I let out a long, heavy sigh and straighten my shoulders before I open the door and step into the house.

Three

“So, new neighbor, huh?” my mother asks from the kitchen while I take off my boots in the hallway.

I slide on my sheepskin slippers (step one of decompressing from work) and pad on into the kitchen, where she’s sorting out packets of herbs that she dried herself and sprinkling them into a diffuser that fits over her giant teapot.

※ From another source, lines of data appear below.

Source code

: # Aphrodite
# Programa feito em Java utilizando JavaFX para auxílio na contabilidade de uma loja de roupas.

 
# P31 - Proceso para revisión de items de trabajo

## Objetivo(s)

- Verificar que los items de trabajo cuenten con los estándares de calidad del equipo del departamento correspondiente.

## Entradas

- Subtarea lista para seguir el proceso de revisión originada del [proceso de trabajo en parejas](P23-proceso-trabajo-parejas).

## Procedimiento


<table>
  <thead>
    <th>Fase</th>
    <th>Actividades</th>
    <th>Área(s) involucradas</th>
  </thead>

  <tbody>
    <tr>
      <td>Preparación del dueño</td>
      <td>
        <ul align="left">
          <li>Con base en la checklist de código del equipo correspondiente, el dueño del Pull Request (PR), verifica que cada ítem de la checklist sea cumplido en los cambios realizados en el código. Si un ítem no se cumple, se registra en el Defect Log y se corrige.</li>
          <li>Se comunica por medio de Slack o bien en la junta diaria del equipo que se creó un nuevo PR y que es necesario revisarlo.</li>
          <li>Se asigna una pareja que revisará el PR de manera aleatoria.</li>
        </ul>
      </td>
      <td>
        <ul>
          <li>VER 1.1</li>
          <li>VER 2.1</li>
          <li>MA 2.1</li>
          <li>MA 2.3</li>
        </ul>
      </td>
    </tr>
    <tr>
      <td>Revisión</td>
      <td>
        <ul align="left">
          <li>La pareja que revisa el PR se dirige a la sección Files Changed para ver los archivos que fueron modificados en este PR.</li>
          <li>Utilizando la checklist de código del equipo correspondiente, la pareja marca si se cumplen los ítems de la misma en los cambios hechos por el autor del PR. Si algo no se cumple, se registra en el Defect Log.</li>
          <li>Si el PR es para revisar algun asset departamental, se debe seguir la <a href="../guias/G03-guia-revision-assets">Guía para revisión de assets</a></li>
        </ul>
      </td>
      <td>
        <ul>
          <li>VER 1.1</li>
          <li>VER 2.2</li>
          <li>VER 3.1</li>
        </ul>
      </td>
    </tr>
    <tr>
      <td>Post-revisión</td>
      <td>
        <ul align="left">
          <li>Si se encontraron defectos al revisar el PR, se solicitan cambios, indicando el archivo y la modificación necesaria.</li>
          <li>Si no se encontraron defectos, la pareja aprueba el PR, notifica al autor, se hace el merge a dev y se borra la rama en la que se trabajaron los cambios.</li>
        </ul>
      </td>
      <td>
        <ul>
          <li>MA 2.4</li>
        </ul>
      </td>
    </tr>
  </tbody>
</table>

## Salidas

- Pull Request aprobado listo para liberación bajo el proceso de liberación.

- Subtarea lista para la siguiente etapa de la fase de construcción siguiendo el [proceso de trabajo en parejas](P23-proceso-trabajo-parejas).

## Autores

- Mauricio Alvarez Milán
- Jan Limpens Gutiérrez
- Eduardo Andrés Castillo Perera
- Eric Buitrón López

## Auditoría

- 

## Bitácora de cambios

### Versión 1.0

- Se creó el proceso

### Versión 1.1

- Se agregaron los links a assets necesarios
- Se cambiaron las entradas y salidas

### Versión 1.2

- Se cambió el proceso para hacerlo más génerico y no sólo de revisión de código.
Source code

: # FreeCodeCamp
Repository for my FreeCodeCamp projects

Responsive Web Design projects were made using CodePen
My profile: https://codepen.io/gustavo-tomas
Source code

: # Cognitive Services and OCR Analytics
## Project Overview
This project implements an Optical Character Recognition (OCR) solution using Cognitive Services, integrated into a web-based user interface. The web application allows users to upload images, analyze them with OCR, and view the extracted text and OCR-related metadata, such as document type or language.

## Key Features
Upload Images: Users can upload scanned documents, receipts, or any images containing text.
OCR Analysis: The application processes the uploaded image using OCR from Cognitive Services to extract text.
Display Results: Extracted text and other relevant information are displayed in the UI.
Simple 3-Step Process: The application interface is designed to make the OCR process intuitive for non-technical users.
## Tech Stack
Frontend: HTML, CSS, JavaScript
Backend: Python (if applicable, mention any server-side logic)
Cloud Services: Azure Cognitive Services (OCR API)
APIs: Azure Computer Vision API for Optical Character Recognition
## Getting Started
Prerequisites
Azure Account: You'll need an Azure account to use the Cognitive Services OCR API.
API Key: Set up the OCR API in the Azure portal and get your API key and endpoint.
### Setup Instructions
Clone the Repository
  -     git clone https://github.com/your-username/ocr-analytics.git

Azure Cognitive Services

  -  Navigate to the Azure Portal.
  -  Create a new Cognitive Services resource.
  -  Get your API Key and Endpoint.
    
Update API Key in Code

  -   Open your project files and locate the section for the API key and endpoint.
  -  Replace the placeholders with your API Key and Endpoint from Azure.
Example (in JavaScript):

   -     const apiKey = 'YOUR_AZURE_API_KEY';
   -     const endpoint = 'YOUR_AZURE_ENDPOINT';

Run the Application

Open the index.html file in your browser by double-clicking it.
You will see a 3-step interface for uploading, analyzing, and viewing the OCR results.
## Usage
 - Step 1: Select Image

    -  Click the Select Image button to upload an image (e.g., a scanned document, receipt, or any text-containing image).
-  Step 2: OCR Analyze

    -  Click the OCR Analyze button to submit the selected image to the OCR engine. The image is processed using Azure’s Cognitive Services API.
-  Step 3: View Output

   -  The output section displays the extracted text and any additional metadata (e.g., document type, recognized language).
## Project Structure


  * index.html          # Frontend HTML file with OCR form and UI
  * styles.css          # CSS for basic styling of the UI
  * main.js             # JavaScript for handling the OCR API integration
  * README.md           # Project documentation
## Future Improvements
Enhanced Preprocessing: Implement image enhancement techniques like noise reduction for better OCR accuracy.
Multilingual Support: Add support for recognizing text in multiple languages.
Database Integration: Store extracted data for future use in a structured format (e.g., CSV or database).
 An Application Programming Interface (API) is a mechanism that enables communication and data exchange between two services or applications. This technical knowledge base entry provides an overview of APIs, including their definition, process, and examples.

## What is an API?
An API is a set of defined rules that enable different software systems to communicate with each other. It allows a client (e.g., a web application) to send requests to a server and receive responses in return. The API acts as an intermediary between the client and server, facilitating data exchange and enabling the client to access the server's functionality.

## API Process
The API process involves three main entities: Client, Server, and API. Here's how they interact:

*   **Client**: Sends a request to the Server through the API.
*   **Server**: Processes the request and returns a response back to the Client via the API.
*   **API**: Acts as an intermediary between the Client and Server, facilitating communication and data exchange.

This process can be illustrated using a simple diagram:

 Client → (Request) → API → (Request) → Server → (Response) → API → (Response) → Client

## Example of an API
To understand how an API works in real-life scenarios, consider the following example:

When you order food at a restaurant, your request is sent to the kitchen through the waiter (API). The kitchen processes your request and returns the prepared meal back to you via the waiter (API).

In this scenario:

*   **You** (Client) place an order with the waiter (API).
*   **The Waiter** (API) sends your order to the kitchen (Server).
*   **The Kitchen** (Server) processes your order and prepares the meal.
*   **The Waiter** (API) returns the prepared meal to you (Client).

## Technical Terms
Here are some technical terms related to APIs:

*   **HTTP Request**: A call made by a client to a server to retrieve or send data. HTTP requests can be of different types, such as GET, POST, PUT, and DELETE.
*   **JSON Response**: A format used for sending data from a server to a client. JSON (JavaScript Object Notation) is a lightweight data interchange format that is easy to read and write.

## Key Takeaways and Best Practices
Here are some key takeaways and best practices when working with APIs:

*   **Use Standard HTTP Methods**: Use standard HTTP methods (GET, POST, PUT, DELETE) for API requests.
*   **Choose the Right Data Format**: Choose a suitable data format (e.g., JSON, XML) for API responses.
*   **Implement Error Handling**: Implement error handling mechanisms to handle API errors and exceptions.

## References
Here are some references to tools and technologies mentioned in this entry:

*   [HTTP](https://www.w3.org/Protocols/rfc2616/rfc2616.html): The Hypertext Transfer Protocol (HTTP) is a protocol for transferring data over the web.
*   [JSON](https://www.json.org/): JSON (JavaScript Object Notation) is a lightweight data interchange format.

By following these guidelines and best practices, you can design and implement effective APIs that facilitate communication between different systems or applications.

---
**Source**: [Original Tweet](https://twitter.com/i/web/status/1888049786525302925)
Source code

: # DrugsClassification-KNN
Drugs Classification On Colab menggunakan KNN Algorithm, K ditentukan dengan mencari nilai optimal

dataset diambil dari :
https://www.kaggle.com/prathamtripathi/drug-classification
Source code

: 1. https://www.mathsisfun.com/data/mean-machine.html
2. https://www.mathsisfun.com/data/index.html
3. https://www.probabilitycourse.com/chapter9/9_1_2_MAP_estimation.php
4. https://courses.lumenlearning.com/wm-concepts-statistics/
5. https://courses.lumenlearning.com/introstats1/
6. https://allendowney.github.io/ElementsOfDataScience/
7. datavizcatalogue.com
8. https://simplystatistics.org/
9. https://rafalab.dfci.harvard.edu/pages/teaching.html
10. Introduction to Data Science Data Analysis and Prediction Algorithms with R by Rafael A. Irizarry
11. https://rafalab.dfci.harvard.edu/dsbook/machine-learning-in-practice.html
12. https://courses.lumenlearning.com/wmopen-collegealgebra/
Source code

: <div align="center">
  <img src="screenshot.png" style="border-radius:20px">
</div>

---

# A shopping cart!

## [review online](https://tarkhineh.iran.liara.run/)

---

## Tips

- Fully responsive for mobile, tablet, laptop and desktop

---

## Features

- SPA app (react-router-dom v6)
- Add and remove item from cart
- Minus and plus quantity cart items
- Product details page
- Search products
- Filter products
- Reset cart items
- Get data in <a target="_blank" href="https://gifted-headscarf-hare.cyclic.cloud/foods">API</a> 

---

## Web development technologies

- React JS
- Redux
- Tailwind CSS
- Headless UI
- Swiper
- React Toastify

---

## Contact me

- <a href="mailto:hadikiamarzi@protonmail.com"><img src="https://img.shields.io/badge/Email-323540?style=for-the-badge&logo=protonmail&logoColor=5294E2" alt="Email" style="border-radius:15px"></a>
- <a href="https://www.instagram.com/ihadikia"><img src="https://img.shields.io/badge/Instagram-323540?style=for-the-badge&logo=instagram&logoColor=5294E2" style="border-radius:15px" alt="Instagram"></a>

The kitchen is a total mess—mint and lavender scattered everywhere, unwashed dishes, leftover coffee grinds, oat milk spills—but it barely registers. Once upon a time, I would have lost my temper, which in turn would have made my mother lose her temper, so now I just let it get worse and worse and then after she goes to bed tonight, I’ll clean everything so that she can destroy it again tomorrow.

I know that sounds really callous of me, but ever since my father left us, back when I was fourteen, my mother has become my dependent. Dependent personality disorder is exactly that; when you combine it with borderline personality disorder, it means that I’m really the only person she has to keep her in line. She’s not a fan of doctors, she hates that she has to take medication (I’m here to make sure she does), I’m an only child, and my father has a new family out in Toronto (we’re friendly and talk a couple of times a month, but he doesn’t offer any help), so it all falls on me.

I’m used to it. Doesn’t mean I like it, doesn’t mean that while I provide care for my mother when she needs it, I’m not emotionally disconnected at the same time. I have to be, for my own sanity. It’s taken me years of therapy to finally come to terms with my own issues and the coping skills I developed during my childhood and distance myself from them. Avoiding conflict, always being a mediator, being attracted to emotionally unavailable men, becoming a doormat and doing whatever people want in order to keep the peace. Through my therapists (plural, because finding the right one for you takes a lot of trial and error . . . it’s like dating, but way more expensive), I learned that my coping strategies ensured my survival as a child and teenager, but as an adult, I’ve been learning to let them go.